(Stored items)

*** Block opens ***

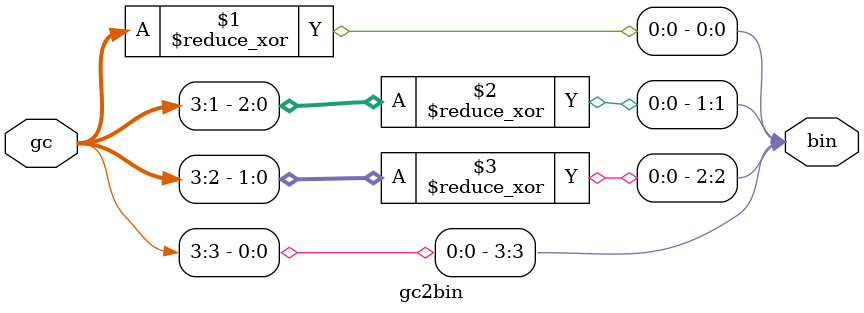
<source format=v>
module gc2bin(gc,
	      bin
	      );

   // Top level block parameters
   parameter DATA_WIDTH = 4; // size of the gray code data

   // Input
   input wire [DATA_WIDTH-1:0] gc;
   genvar		       i;
   
   // Output
   output [DATA_WIDTH-1:0]     bin;

   // Generate according to implementation
   generate 
      for (i=0; i<DATA_WIDTH; i=i+1)
	begin : gc2bin
	   assign bin[i] = ^ gc[DATA_WIDTH-1:i];
	end
   endgenerate
   
endmodule


</source>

*** Block closes ***

== WHAT YOU SHOULD DO ==
Every record is to be repeated exactly, and no picture is carried over.

== RESPONSE TO THIS EXERCISE ==
<source format=v>
module gc2bin(gc,
	      bin
	      );

   // Top level block parameters
   parameter DATA_WIDTH = 4; // size of the gray code data

   // Input
   input wire [DATA_WIDTH-1:0] gc;
   genvar		       i;
   
   // Output
   output [DATA_WIDTH-1:0]     bin;

   // Generate according to implementation
   generate 
      for (i=0; i<DATA_WIDTH; i=i+1)
	begin : gc2bin
	   assign bin[i] = ^ gc[DATA_WIDTH-1:i];
	end
   endgenerate
   
endmodule


</source>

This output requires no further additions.